The above definition [5] gives rise to a closer look at the “loss of normal anticoagulant properties,” or in a broader sense, the impairment of natural mechanisms which usually should control any destructive overreaction of our potent and highly sensitive defense systems. Several crucial systems, such as blood coagulation, fibrinolysis, kallikrein-kinin, and complement, involve proteases, which may be part of cascades capable of rapid mutual proteolytic activation of factors, resulting in fast and strong amplification of responses. It might be a good idea to strengthen their natural counterparts, the proteinase inhibitors. Indeed, it has recently been proposed [7] to consider fresh frozen plasma or plasma derivatives to increase the level of endogenous anticoagulants. Therapeutic concentrates of, eg, antithrombin, (activated) protein C, C1-inhibitor, or α₁-antitrypsin are available but so far only used for niche indications, such as congenital deficiency.

In a previous article [8], we suggested the potential importance of another natural inhibitor and chaperone with a relatively high plasma concentration of ca. 1.5 to 3.0 g/L: α₂-macroglobulin (α₂-M) [9]. Structure and function were elucidated already in the 1980s; however, we still do not have a comprehensive understanding of its various functions, interactions, and potential pathophysiologic implications, and clinical investigations into the role of α₂-M, particularly in COVID-19, are few. The phylogenetically extremely old and conserved protein α₂-M is an acute phase reactant, capable of using a unique cache-mechanism to trap and neutralize a vast spectrum of inflammatory and hemostasis proteins, including cytokines, thrombin, and neutrophil elastase, which would make α₂-M an attractive candidate for modulation and attenuation of exaggerated activity of multiple systems involved in COVID-19 thromboinflammation. Many aspects of severe COVID-19 would be in line with sepsis, defined as “life-threatening organ dysfunction caused by a dysregulated host response to infection” [10]. One important difference to, eg, bacterial sepsis is that children rarely suffer from severe COVID-19 [10], and we provided arguments that they might be protected by their relatively high α₂-M level [8]. It is somewhat delicate to handle and prone to conformational changes affecting functionality - although it could be stabilized by sucrose [11] - and in contrast to other natural protease inhibitors mentioned above, α₂-M is not - maybe not yet? - available as a therapeutic concentrate but only as a constituent in fresh frozen or platelet-rich plasma.

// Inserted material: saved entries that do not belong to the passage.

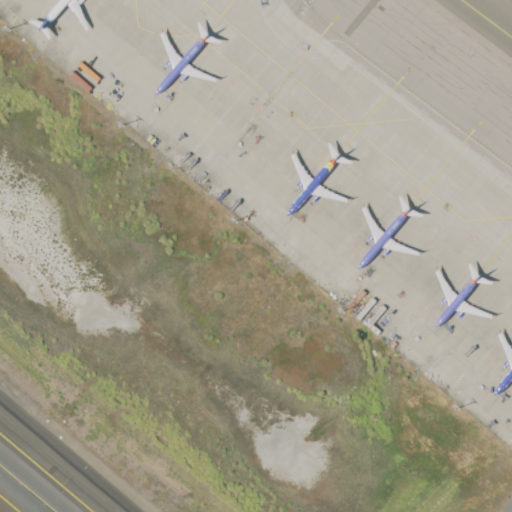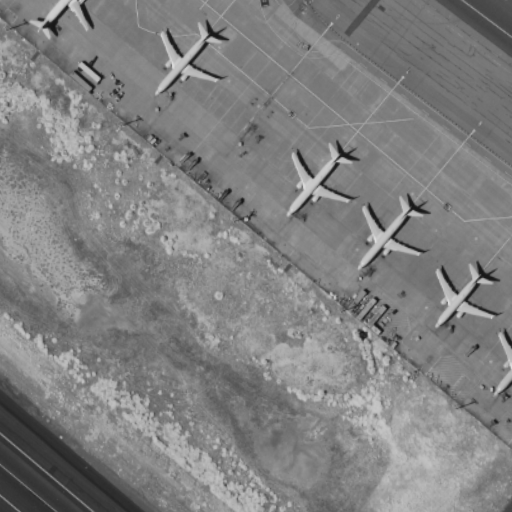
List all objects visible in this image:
road: (271, 12)
road: (290, 12)
airport taxiway: (486, 18)
road: (397, 89)
airport apron: (318, 164)
airport: (256, 256)
airport taxiway: (27, 488)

Unfortunately, there has been little research so far into the role of host proteinase inhibitors in COVID-19. Suitable experimental models are lacking, and clinical studies until now have not demonstrated profoundly reduced plasma levels of inhibitors. However, maybe we could remember that decades ago, activation markers, such as enzyme-linked immunosorbent assays measuring, eg, thrombin-antithrombin complexes or neutrophil elastase-α₁-antitrypsin complexes were developed, which could provide a clue to proteolytic systems and inhibitors under stress. If one could identify a high turnover of an inhibitor, one might consider increasing its level, as suggested above [9].

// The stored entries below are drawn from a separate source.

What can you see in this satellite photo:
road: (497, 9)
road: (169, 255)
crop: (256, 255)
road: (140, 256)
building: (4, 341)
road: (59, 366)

We do not yet have a satisfactory solution to the problem of thromboinflammation in COVID-19, but we still have the chance to learn and elaborate by targeted experimental and clinical research as the basis for an EBM conform approach. We believe diagnostic studies focusing on the role of natural antiproteases, particularly α₂-M, would help develop new hypotheses and strategies for therapeutic approaches beyond heparin. What we urgently need was recently perfectly expressed [12]: “Harnessing the expertise of the biomedical and clinical communities is imperative to expand the available therapeutics beyond anticoagulants and to target both thrombocytopathy and endotheliopathy.” We are convinced that the scientific hemostasis community should, and certainly could substantially contribute to the survival of COVID-19 patients.